Fennell, 35, wrote and executive produced season two of the hit TV series Killing Eve but has achieved something rare with her first film – three Oscar nominations for producing, directing and writing. And the British filmmaker can also act, playing Camilla Parker Bowles in the television series The Crown.
Acting nominee Maria Bakalova and Sacha Baron Cohen in Borat Subsequent Moviefilm.Credit:Amazon
“I’m barely able to speak in coherent sentences after this unbelievable news,” Fennell said. “There have been so many exceptional female filmmakers this year, making such beautiful, inspiring, challenging, varied work, that I am truly honoured and grateful to be among their number.”
The groundbreaking duo are up for best direction against David Fincher (Mank), Lee Isaac Chung (Minari) and, surprisingly, Denmark’s Thomas Vinterberg (Another Round), with Aaron Sorkin (The Trial of the Chicago 7) unlucky to miss a nomination.
Sacha Baron Cohen, who lives in Sydney with actress wife Isla Fisher, is up for two Oscars – best adapted screenplay for the edgy political comedy Borat Subsequent Moviefilm and best supporting actor for playing activist Abbie Hoffman in the political courtroom drama The Trial of the Chicago 7.
“I’m incredibly humbled and grateful to the Academy for both nominations!,” he said. “To the team of Trial of the Chicago 7 – acting is a team sport, and I would not be in this position if it were not for the brilliance of Aaron Sorkin and the incredibly talented actors and crew that he surrounded us with and who lifted us up every day.”
Bulgaria’s Maria Bakalova (Borat Subsequent Moviefilm) and Andra Day (The United States vs Billie Holiday) are among the breakthrough acting talents that join past Oscar winners Anthony Hopkins (The Father), Gary Oldman (Mank), Viola Davis (Ma Rainey’s Black Bottom) and Olivia Colman (The Father).
Mank, the inventive telling of a nostalgic Hollywood story about Herman Mankiewicz writing Citizen Kane, leads the nominations with 10. It contributed to Netflix’s dominant 35 nominations – up from 24 last year.
But Nomadland’s success during the disrupted and delayed Hollywood awards season makes it favourite to win best picture.
Two nominations: Frances McDormand in Nomadland.
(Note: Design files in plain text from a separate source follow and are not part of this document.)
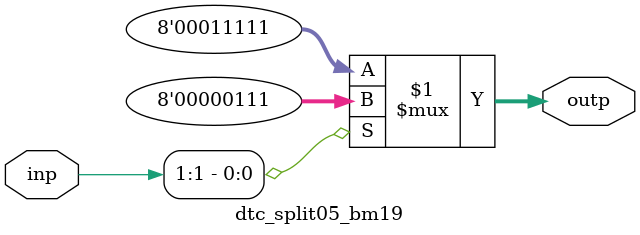
<source format=v>
module dtc_split05_bm19 (
	input  wire [8-1:0] inp,
	output wire [8-1:0] outp
);


	assign outp = (inp[1]) ? 8'b00000111 : 8'b00011111;

endmodule
</source>
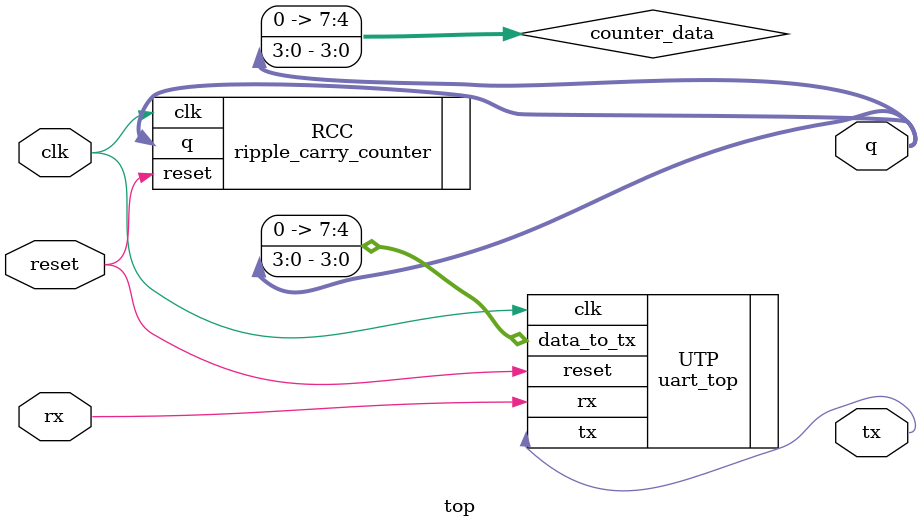
<source format=v>
module top
(
	input clk,reset,rx,
	output [3:0] q,
	output tx
);
	wire [7:0] counter_data;
	assign counter_data = {4'b0000,q};
	ripple_carry_counter RCC
	(
		.clk(clk),
		.reset(reset),
		.q(q)
	);
	
	uart_top UTP
	(
		.clk(clk),
		.reset(reset),
		.data_to_tx(counter_data),
		.rx(rx),
		.tx(tx)
	);
endmodule
</source>
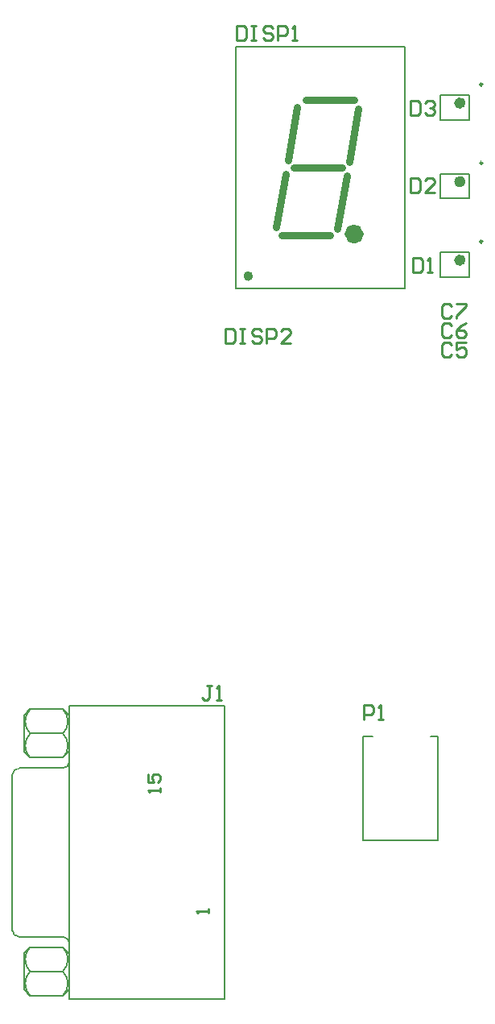
<source format=gto>
G04 Layer_Color=65535*
%FSAX24Y24*%
%MOIN*%
G70*
G01*
G75*
%ADD12C,0.0100*%
%ADD26C,0.0098*%
%ADD27C,0.0236*%
%ADD28C,0.0050*%
%ADD29C,0.0080*%
%ADD30C,0.0197*%
%ADD31C,0.0394*%
%ADD32C,0.0079*%
%ADD33C,0.0300*%
D12*
X033185Y041279D02*
X033085Y041379D01*
X032885D01*
X032785Y041279D01*
Y040880D01*
X032885Y040780D01*
X033085D01*
X033185Y040880D01*
X033785Y041379D02*
X033385D01*
Y041079D01*
X033585Y041179D01*
X033685D01*
X033785Y041079D01*
Y040880D01*
X033685Y040780D01*
X033485D01*
X033385Y040880D01*
X033185Y042079D02*
X033085Y042179D01*
X032885D01*
X032785Y042079D01*
Y041680D01*
X032885Y041580D01*
X033085D01*
X033185Y041680D01*
X033785Y042179D02*
X033585Y042079D01*
X033385Y041879D01*
Y041680D01*
X033485Y041580D01*
X033685D01*
X033785Y041680D01*
Y041779D01*
X033685Y041879D01*
X033385D01*
X033185Y042879D02*
X033085Y042979D01*
X032885D01*
X032785Y042879D01*
Y042480D01*
X032885Y042380D01*
X033085D01*
X033185Y042480D01*
X033385Y042979D02*
X033785D01*
Y042879D01*
X033385Y042480D01*
Y042380D01*
X031585Y044879D02*
Y044280D01*
X031885D01*
X031985Y044380D01*
Y044779D01*
X031885Y044879D01*
X031585D01*
X032185Y044280D02*
X032385D01*
X032285D01*
Y044879D01*
X032185Y044779D01*
X031485Y048179D02*
Y047580D01*
X031785D01*
X031885Y047680D01*
Y048079D01*
X031785Y048179D01*
X031485D01*
X032485Y047580D02*
X032085D01*
X032485Y047979D01*
Y048079D01*
X032385Y048179D01*
X032185D01*
X032085Y048079D01*
X031485Y051379D02*
Y050780D01*
X031785D01*
X031885Y050880D01*
Y051279D01*
X031785Y051379D01*
X031485D01*
X032085Y051279D02*
X032185Y051379D01*
X032385D01*
X032485Y051279D01*
Y051179D01*
X032385Y051079D01*
X032285D01*
X032385D01*
X032485Y050979D01*
Y050880D01*
X032385Y050780D01*
X032185D01*
X032085Y050880D01*
X023235Y027175D02*
X023035D01*
X023135D01*
Y026675D01*
X023035Y026575D01*
X022935D01*
X022835Y026675D01*
X023434Y026575D02*
X023634D01*
X023534D01*
Y027175D01*
X023434Y027075D01*
X029528Y025787D02*
Y026387D01*
X029827D01*
X029927Y026287D01*
Y026087D01*
X029827Y025987D01*
X029528D01*
X030127Y025787D02*
X030327D01*
X030227D01*
Y026387D01*
X030127Y026287D01*
X024285Y054479D02*
Y053880D01*
X024585D01*
X024685Y053980D01*
Y054379D01*
X024585Y054479D01*
X024285D01*
X024885D02*
X025085D01*
X024985D01*
Y053880D01*
X024885D01*
X025085D01*
X025785Y054379D02*
X025685Y054479D01*
X025485D01*
X025385Y054379D01*
Y054279D01*
X025485Y054179D01*
X025685D01*
X025785Y054079D01*
Y053980D01*
X025685Y053880D01*
X025485D01*
X025385Y053980D01*
X025984Y053880D02*
Y054479D01*
X026284D01*
X026384Y054379D01*
Y054179D01*
X026284Y054079D01*
X025984D01*
X026584Y053880D02*
X026784D01*
X026684D01*
Y054479D01*
X026584Y054379D01*
X023819Y041938D02*
Y041339D01*
X024119D01*
X024219Y041439D01*
Y041838D01*
X024119Y041938D01*
X023819D01*
X024419D02*
X024619D01*
X024519D01*
Y041339D01*
X024419D01*
X024619D01*
X025318Y041838D02*
X025218Y041938D01*
X025019D01*
X024919Y041838D01*
Y041738D01*
X025019Y041638D01*
X025218D01*
X025318Y041539D01*
Y041439D01*
X025218Y041339D01*
X025019D01*
X024919Y041439D01*
X025518Y041339D02*
Y041938D01*
X025818D01*
X025918Y041838D01*
Y041638D01*
X025818Y041539D01*
X025518D01*
X026518Y041339D02*
X026118D01*
X026518Y041738D01*
Y041838D01*
X026418Y041938D01*
X026218D01*
X026118Y041838D01*
X021100Y022772D02*
Y022938D01*
Y022855D01*
X020601D01*
X020684Y022772D01*
X020601Y023521D02*
Y023188D01*
X020850D01*
X020767Y023355D01*
Y023438D01*
X020850Y023521D01*
X021017D01*
X021100Y023438D01*
Y023271D01*
X021017Y023188D01*
X023100Y017772D02*
Y017938D01*
Y017855D01*
X022601D01*
X022684Y017772D01*
D26*
X034455Y045554D02*
G03*
X034455Y045554I-000049J000000D01*
G01*
Y048804D02*
G03*
X034455Y048804I-000049J000000D01*
G01*
Y052054D02*
G03*
X034455Y052054I-000049J000000D01*
G01*
D27*
X033637Y044781D02*
G03*
X033637Y044781I-000118J000000D01*
G01*
Y048031D02*
G03*
X033637Y048031I-000118J000000D01*
G01*
Y051281D02*
G03*
X033637Y051281I-000118J000000D01*
G01*
D28*
X015262Y023764D02*
G03*
X014988Y023490I000000J-000274D01*
G01*
X017075Y023766D02*
G03*
X017348Y024039I000000J000274D01*
G01*
X014988Y017061D02*
G03*
X015262Y016787I000274J000000D01*
G01*
X017348Y016512D02*
G03*
X017075Y016785I-000274J000000D01*
G01*
X015264Y023766D02*
X017075D01*
X015264Y016785D02*
X017075D01*
X014988Y023490D02*
X014988Y017061D01*
X017350Y014213D02*
Y026339D01*
X023768D01*
X017350Y014213D02*
X023768D01*
Y026339D01*
D29*
X015722Y026198D02*
G03*
X015722Y025196I000501J-000501D01*
G01*
Y025199D02*
G03*
X015722Y024198I000501J-000501D01*
G01*
X017078Y025197D02*
G03*
X017078Y026199I-000501J000501D01*
G01*
Y024197D02*
G03*
X017078Y025199I-000501J000501D01*
G01*
X015722Y016355D02*
G03*
X015722Y015353I000501J-000501D01*
G01*
Y015357D02*
G03*
X015722Y014355I000501J-000501D01*
G01*
X017078Y015354D02*
G03*
X017078Y016356I-000501J000501D01*
G01*
Y014354D02*
G03*
X017078Y015356I-000501J000501D01*
G01*
D30*
X024854Y044122D02*
G03*
X024854Y044122I-000098J000000D01*
G01*
D31*
X029335Y045862D02*
G03*
X029335Y045862I-000197J000000D01*
G01*
D32*
X032719Y044081D02*
Y045111D01*
X033918Y044081D02*
Y045111D01*
X032719Y044081D02*
X033918D01*
X032719Y045111D02*
X033918D01*
X032719Y047331D02*
Y048361D01*
X033918Y047331D02*
Y048361D01*
X032719Y047331D02*
X033918D01*
X032719Y048361D02*
X033918D01*
X032719Y050581D02*
Y051611D01*
X033918Y050581D02*
Y051611D01*
X032719Y050581D02*
X033918D01*
X032719Y051611D02*
X033918D01*
X016137Y026198D02*
X016220D01*
X015466Y025948D02*
X015716Y026198D01*
X015466Y024448D02*
Y025948D01*
Y024448D02*
X015716Y024198D01*
X017077D01*
X015722Y026198D02*
X017077D01*
Y026198D02*
X017341Y025934D01*
X015722Y025198D02*
X017077D01*
Y024198D02*
X017342Y024463D01*
X016137Y016355D02*
X016220D01*
X015466Y016105D02*
X015716Y016355D01*
X015466Y014605D02*
Y016105D01*
Y014605D02*
X015716Y014355D01*
X017077D01*
X015722Y016355D02*
X017077D01*
Y016355D02*
X017341Y016091D01*
X015722Y015355D02*
X017077D01*
Y014355D02*
X017342Y014620D01*
X029512Y025063D02*
X029912D01*
X029512Y020763D02*
Y025063D01*
X032312D02*
X032612D01*
Y020763D02*
Y025063D01*
X029512Y020763D02*
X032612D01*
X024256Y053622D02*
X031256D01*
Y043622D02*
Y053622D01*
X024256Y043622D02*
X031256D01*
X024256D02*
Y053622D01*
D33*
X027133Y051422D02*
X029133D01*
X026405Y048922D02*
X026790Y051119D01*
X028933Y048853D02*
X029319Y051050D01*
X026633Y048622D02*
X028633D01*
X025921Y046155D02*
X026307Y048352D01*
X026133Y045822D02*
X028133D01*
X028449Y046086D02*
X028835Y048283D01*
M02*

</source>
Credit:Searchlight
They are up against The Trial of the Chicago 7, Sound of Metal, The Father, Judas and the Black Messiah, Minari and Promising Young Woman.
While the Golden Globes are a sideshow, the Oscars still matter for the attention they give to the best of cinema – the compelling movies engaging with social and political issues that would struggle for attention amid the blockbusters in a more normal movie-going year.
But whether they can do better at drawing television viewers than the flagging Golden Globes and Grammys on April 25 is another question.
So who was unlucky?
Certainly Australian cinematographer Lachlan Milne for Minari. Definitely the blazingly brilliant Zendaya in Malcolm & Marie. And Regina King’s One Night In Miami and Jason Woliner’s Borat Subsequent Moviefilm could easily have filled out the best picture nominations.